▸ SHORT PROBLEM:
Locate each line in the listing below that contains the string "area" and copy it out. Case counts.

▸ RECORDS FOR THE EXERCISE:
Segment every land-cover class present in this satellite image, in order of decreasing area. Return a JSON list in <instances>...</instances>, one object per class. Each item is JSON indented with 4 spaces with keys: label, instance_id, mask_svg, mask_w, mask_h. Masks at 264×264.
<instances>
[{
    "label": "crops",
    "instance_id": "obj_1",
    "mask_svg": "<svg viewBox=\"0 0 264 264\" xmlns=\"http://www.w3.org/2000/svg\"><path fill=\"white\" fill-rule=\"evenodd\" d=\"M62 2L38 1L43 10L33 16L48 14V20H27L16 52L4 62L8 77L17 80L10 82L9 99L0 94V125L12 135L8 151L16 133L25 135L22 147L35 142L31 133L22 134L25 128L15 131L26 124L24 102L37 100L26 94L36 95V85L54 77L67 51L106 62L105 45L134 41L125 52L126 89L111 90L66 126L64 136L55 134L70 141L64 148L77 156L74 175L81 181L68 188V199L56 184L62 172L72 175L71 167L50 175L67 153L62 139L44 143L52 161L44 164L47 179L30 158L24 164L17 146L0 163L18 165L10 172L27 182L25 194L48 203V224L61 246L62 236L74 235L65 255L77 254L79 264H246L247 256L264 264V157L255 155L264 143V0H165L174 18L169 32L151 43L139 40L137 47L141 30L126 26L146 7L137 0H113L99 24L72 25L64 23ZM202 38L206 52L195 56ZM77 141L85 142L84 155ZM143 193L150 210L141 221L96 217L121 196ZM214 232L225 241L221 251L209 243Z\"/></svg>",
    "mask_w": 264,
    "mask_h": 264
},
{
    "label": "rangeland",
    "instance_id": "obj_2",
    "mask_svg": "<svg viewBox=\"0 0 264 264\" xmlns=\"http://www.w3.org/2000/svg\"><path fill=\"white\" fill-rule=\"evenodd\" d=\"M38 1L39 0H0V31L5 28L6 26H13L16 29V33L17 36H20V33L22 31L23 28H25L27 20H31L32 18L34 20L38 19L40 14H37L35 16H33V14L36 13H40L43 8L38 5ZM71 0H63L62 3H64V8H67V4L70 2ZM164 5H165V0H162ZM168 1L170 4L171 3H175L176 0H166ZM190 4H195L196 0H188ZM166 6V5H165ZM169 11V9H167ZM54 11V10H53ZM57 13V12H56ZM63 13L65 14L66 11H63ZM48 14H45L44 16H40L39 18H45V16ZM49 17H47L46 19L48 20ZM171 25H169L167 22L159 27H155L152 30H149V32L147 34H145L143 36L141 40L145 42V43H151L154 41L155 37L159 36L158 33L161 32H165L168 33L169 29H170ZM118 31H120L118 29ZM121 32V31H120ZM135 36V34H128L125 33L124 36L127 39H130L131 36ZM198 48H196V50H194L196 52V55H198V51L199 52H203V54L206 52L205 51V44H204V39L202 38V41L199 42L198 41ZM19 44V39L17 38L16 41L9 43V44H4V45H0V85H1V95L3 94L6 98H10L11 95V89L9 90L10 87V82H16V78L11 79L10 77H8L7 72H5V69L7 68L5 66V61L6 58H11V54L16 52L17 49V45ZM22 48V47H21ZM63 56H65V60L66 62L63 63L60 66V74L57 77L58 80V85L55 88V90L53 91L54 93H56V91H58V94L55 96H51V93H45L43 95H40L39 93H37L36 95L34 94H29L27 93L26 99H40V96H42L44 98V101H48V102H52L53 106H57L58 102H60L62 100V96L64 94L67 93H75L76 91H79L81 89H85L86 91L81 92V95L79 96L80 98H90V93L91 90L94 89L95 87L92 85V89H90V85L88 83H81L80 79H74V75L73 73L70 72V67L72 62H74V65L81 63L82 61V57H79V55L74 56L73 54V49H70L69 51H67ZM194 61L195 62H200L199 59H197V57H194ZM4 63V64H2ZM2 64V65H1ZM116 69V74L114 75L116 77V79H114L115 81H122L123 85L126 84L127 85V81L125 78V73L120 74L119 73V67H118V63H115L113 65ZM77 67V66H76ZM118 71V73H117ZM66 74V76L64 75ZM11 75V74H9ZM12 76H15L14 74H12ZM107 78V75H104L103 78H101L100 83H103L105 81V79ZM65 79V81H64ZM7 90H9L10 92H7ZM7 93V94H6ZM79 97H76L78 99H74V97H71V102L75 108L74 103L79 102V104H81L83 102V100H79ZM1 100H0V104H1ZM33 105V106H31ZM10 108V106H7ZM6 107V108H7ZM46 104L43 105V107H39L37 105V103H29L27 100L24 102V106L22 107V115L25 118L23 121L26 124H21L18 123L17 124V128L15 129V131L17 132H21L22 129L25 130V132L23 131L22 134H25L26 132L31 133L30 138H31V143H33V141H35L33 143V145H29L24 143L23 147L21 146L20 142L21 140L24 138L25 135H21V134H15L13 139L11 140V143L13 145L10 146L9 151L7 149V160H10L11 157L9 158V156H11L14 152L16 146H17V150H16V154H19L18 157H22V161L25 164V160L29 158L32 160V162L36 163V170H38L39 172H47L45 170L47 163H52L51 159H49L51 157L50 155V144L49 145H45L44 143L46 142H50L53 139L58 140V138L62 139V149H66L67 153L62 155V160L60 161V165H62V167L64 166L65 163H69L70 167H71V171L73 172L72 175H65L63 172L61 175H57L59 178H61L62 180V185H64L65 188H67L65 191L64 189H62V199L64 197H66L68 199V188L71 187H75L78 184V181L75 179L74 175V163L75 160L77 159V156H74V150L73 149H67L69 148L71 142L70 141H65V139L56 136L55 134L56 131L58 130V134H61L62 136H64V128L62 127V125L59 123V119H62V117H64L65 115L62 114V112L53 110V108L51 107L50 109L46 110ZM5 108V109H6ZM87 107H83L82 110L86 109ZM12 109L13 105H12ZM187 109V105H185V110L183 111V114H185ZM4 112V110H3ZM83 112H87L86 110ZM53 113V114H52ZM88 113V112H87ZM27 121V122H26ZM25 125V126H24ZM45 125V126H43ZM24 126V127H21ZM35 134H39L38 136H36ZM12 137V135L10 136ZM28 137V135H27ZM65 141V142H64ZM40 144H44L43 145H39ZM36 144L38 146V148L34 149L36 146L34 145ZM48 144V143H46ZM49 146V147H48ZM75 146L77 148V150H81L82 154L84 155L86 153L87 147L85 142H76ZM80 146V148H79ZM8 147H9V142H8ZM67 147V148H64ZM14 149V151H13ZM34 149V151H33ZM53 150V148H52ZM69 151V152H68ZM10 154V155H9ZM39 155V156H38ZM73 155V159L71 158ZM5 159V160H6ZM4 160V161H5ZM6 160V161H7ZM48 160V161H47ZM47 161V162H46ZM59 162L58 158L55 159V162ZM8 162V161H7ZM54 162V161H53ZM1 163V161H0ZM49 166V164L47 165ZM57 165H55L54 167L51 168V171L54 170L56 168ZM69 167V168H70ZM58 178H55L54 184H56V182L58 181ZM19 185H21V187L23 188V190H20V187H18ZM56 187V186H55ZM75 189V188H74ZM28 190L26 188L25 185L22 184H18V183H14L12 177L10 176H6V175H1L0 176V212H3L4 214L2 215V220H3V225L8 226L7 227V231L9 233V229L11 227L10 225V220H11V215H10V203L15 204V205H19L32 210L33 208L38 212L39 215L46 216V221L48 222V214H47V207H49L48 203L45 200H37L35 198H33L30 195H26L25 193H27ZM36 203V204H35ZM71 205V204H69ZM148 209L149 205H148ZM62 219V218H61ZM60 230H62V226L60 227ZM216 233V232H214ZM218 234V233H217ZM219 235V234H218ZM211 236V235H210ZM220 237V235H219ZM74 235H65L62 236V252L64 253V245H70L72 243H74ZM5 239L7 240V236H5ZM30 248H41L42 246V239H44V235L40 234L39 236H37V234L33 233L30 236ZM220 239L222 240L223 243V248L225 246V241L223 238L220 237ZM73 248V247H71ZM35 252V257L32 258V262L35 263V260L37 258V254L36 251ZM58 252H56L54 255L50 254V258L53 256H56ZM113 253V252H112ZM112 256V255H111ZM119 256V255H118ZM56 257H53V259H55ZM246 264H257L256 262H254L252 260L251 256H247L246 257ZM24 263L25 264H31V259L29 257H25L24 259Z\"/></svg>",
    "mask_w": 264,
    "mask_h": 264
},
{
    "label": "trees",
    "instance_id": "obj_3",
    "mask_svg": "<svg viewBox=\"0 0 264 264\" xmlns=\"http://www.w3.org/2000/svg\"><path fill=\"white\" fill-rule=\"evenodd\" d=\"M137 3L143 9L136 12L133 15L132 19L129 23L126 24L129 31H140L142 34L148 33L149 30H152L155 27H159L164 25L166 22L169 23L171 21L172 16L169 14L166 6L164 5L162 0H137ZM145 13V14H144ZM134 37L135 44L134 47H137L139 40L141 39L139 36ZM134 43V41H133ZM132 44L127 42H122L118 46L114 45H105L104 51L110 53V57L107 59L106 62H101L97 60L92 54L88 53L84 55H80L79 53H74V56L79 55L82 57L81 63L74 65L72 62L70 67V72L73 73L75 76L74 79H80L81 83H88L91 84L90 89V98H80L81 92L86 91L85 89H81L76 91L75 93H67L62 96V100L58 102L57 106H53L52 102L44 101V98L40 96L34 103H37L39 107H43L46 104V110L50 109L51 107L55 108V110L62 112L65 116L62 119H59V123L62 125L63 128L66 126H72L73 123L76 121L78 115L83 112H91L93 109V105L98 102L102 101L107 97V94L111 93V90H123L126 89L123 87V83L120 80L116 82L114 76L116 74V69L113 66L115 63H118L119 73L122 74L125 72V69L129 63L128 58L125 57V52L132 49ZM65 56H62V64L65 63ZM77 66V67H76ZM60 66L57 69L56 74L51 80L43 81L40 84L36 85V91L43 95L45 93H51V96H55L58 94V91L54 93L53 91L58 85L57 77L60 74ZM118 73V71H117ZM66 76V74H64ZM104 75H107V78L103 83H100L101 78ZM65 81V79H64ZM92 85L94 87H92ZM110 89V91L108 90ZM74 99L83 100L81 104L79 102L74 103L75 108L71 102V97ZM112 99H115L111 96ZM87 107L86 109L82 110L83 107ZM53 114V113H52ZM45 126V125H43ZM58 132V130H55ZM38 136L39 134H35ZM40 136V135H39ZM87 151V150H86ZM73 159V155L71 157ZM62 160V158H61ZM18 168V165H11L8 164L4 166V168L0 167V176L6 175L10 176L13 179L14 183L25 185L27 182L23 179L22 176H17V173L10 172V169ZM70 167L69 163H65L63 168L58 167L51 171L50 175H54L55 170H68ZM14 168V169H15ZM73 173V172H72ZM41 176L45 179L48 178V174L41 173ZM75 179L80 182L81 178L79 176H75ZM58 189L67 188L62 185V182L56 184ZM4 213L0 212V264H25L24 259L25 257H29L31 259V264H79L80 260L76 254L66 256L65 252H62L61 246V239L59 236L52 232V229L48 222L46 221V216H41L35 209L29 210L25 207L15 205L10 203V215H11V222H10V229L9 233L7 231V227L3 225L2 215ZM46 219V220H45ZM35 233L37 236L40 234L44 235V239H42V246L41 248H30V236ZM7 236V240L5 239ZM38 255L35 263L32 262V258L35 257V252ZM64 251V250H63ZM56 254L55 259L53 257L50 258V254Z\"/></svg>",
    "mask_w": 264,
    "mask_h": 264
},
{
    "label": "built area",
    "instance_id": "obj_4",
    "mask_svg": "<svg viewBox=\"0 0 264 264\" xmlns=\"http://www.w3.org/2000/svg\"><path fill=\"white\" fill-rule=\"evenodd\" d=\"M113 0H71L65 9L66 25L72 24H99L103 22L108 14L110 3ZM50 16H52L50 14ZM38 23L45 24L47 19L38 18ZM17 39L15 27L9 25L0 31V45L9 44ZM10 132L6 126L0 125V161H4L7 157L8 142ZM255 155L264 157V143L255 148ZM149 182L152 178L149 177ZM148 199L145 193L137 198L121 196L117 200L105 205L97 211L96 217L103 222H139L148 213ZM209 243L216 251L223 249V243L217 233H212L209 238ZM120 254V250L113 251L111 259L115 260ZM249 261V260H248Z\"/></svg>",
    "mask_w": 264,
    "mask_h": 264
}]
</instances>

▸ SOLUTION TO THIS EXERCISE:
Segment every land-cover class present in this satellite image, in order of decreasing area. Return a JSON list in <instances>...</instances>, one object per class. Each item is JSON indented with 4 spaces with keys: label, instance_id, mask_svg, mask_w, mask_h. Masks at 264×264.
    "label": "built area",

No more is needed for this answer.